Yes, you are so right. Except you are talking shit again. Firstly you are confusing this with the other thread. Secondly, I wasn't arguing that a totalitarian regime run by a load of zealous crack-pots and genocidal madmen was somehow "eco-friendly" - nor that these tyrants were above victimising arbitrary sections of their population whenever it met their needs.

HOWEVER, these were government officials doing these things in the name of the people. Having the local authorities say your house is on the site of the new city rubbish dump is one thing, having a private citizen start dumping loads and loads of garbage, while turning a quick buck, on your doorstep is quite another. And if he says "yeah, you can keep any shit you find there" doesn't change a thing.

Thirdly, I don't recall the USSR exporting its waste products to India under the guise of "charity" in order to save them the hassle of abiding by their own laws. And the "wastage" in the USSR is debatable too. Are you seriously trying to tell me that the often hungry citizenry of the USSR consumed more than you yanks do? "If the world was filled with starving russians living in dilapidated dated housing, wearing thread-bare clothes and living on rations - we'd need more than jsut five of them!"

Pull the other one.

sam i am
10-16-2005, 06:42 PM
Thirdly, I don't recall the USSR exporting its waste products to India under the guise of "charity" in order to save them the hassle of abiding by their own laws. And the "wastage" in the USSR is debatable too. Are you seriously trying to tell me that the often hungry citizenry of the USSR consumed more than you yanks do? "If the world was filled with starving russians living in dilapidated dated housing, wearing thread-bare clothes and living on rations - we'd need more than jsut five of them!"

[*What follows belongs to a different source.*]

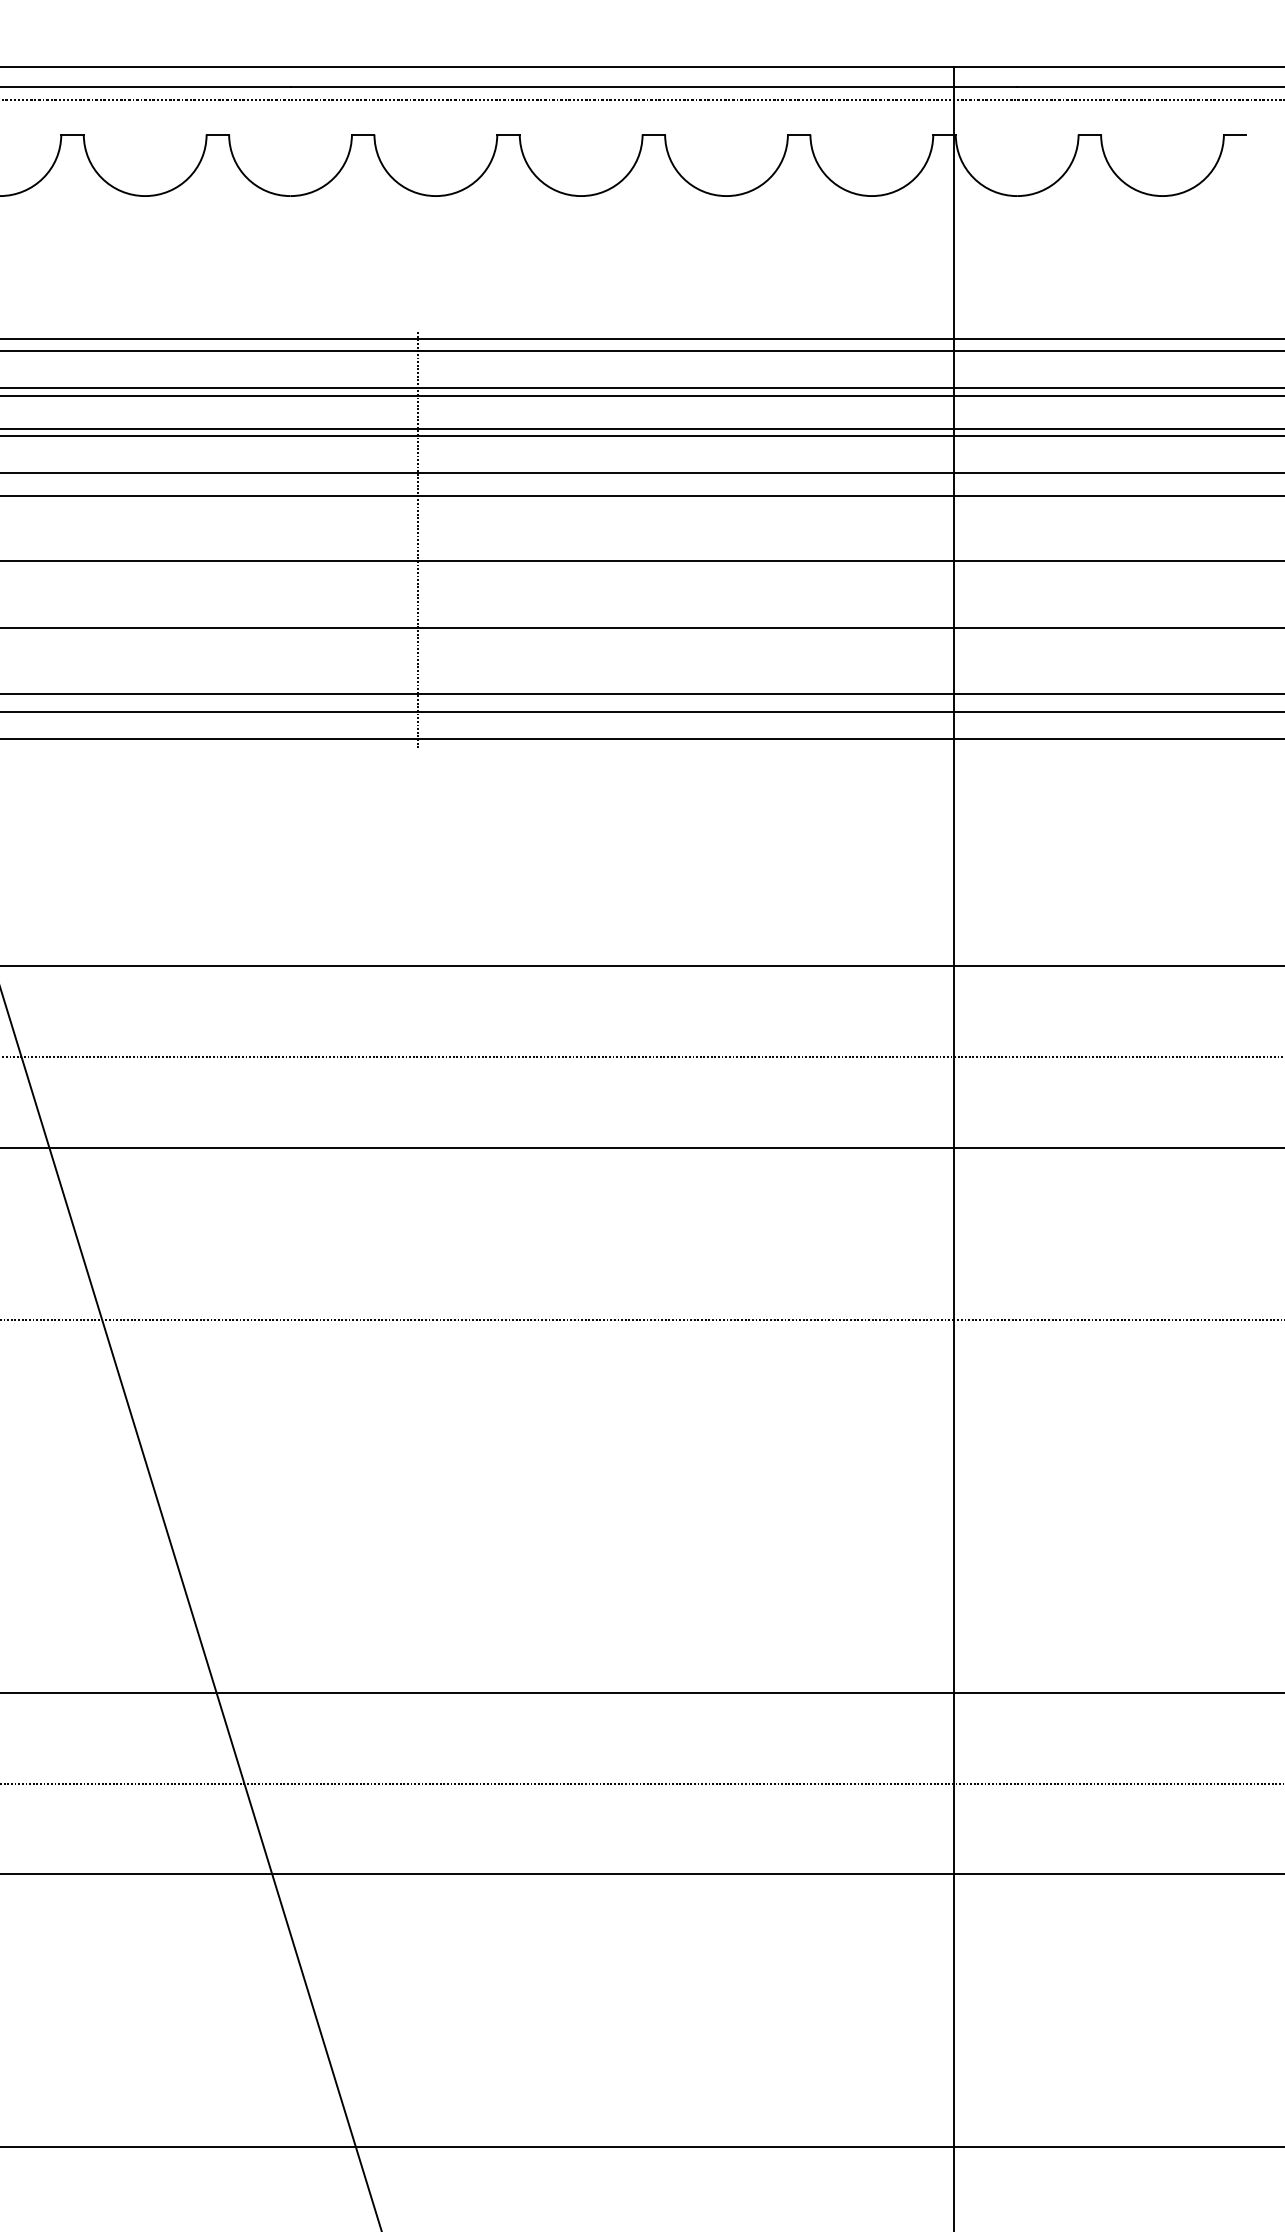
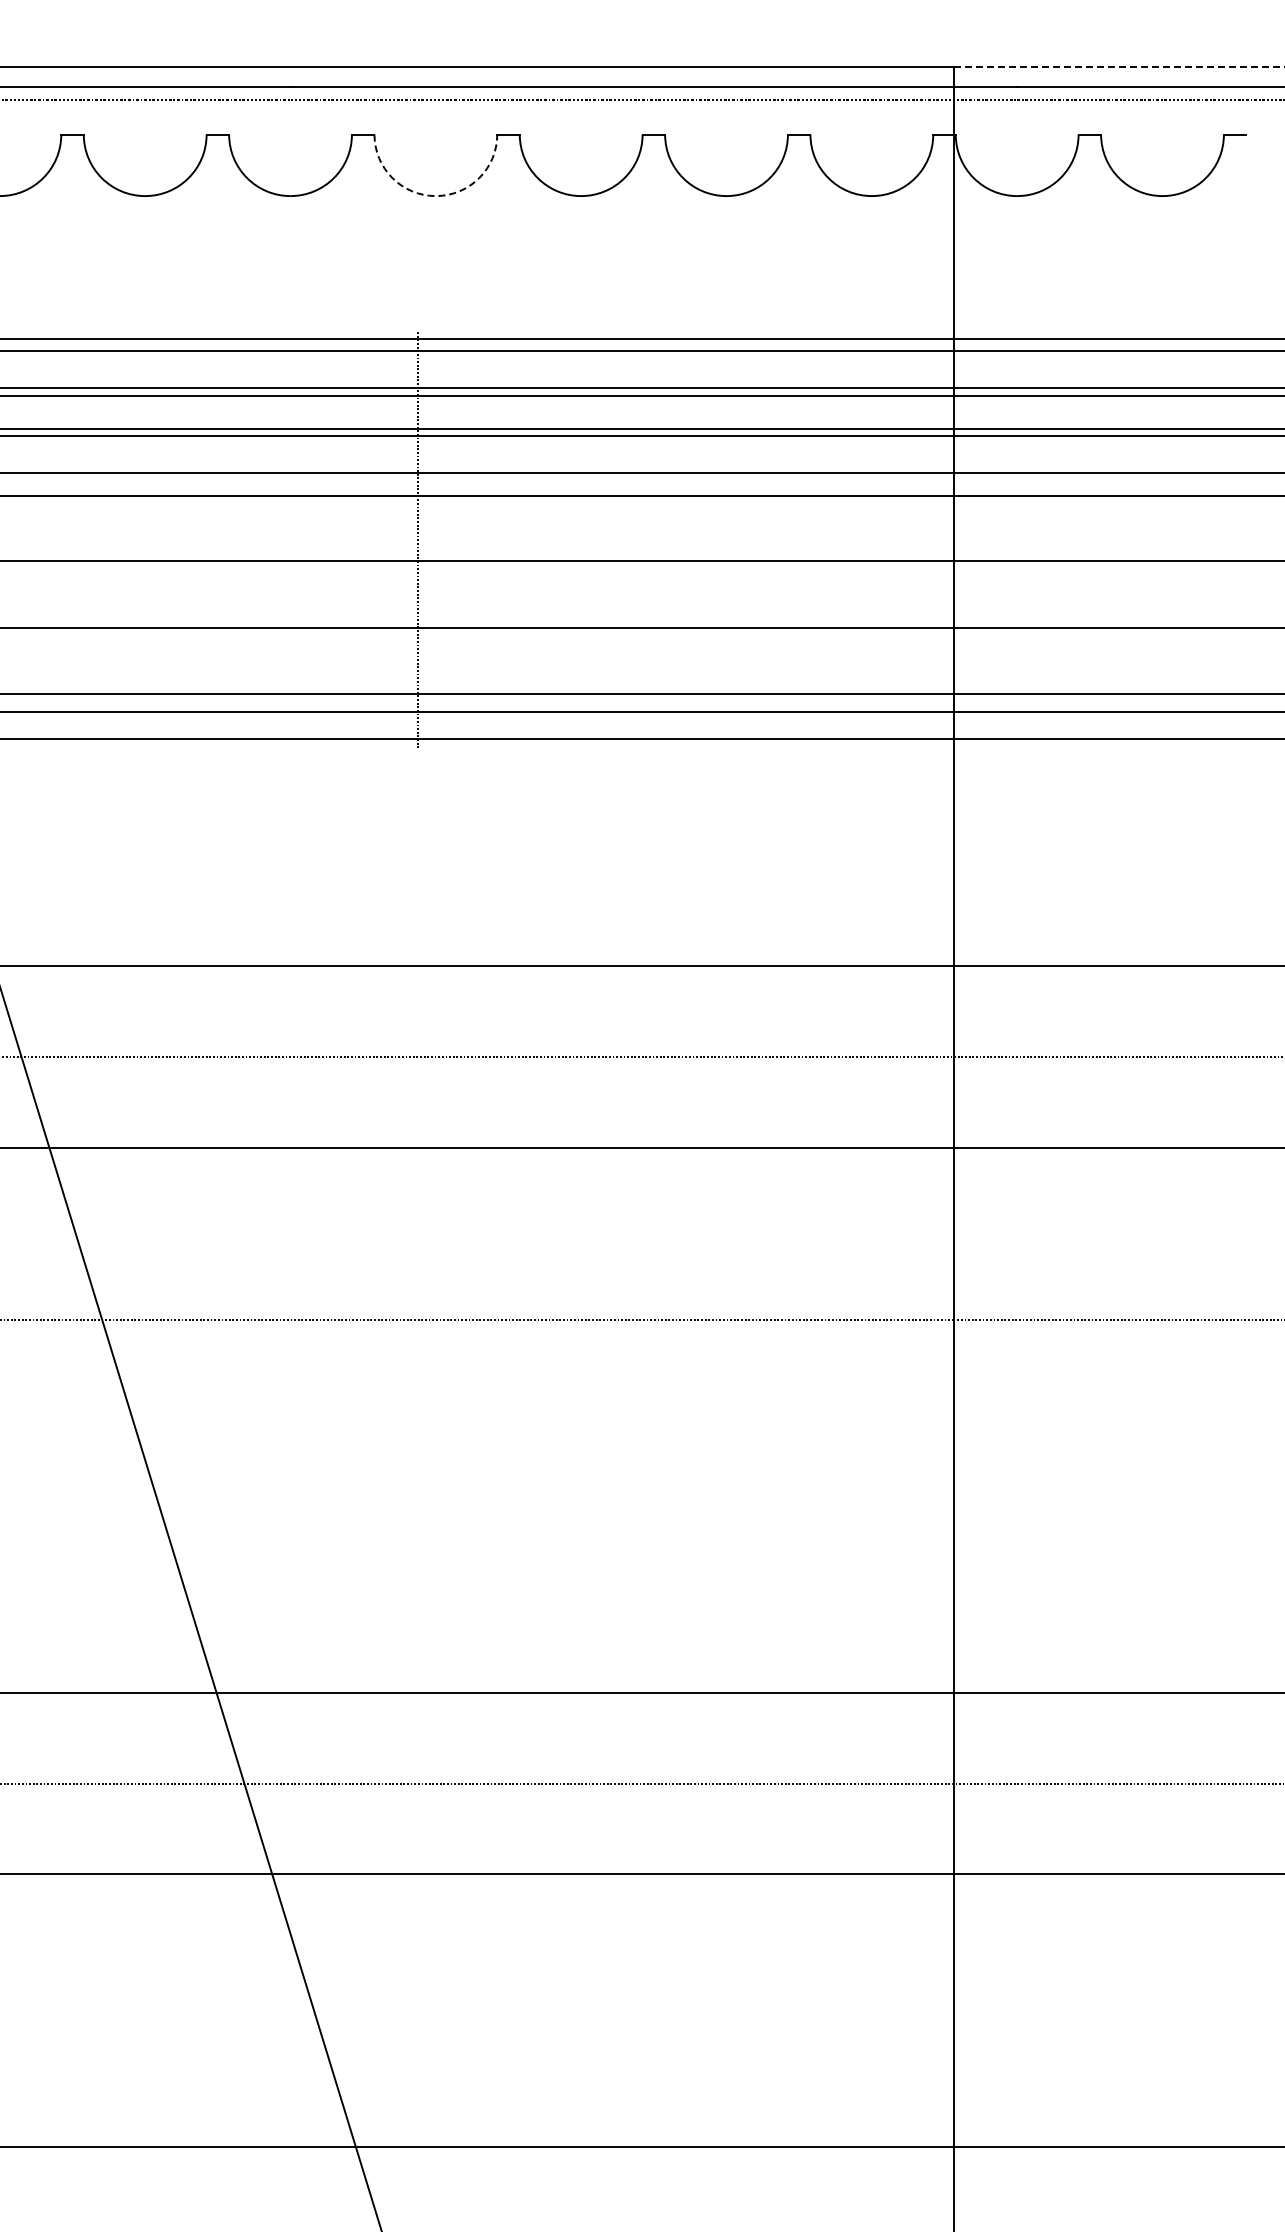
line at (1119, 66): solid -> dashed
arc at (435, 196): solid -> dashed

No. Instead they just dumped it in the hugely environmentally sensitive Arctic Sea :

http://www.american.edu/TED/arctic.htm
http://www.ecobridge.org/content/n_wst.htm (also has lots of other nuclear dumping, including some French!)
http://www-ns.iaea.org/appraisals/west-kara.htm
http://www.davistownmuseum.org/cbm/Rad8e.html
http://www.ce-review.org/99/21/szyszlo21.html
http://www.atimes.com/c-asia/AI14Ag01.html
http://www10.antenna.nl/wise/index.html?http://www10.antenna.nl/wise/393/3828.html

Now, oh King Ace, before you accuse me of inability in the area of history, I want to note, FOR THE RECORD, that I remembered these events from my own study of history and current events and provided the links so as to preclude yourself and others on this board from accusing me, falsely, of not having the knowledge or solid facts to back up my assertions.

Ali
10-17-2005, 03:54 AM
Union Carbide (http://www.bhopal.net/oldsite/oldwebsite/shakeel.html) anybody?

sam i am
10-17-2005, 10:56 AM
Union Carbide (http://www.bhopal.net/oldsite/oldwebsite/shakeel.html) anybody?

Union Carbide was run by a bunch of sadomasochists and they got what they deserved, plus undying enmity and a blot on their names for all of history.

I completey agree that Union Carbide was among the worst in history...hands down.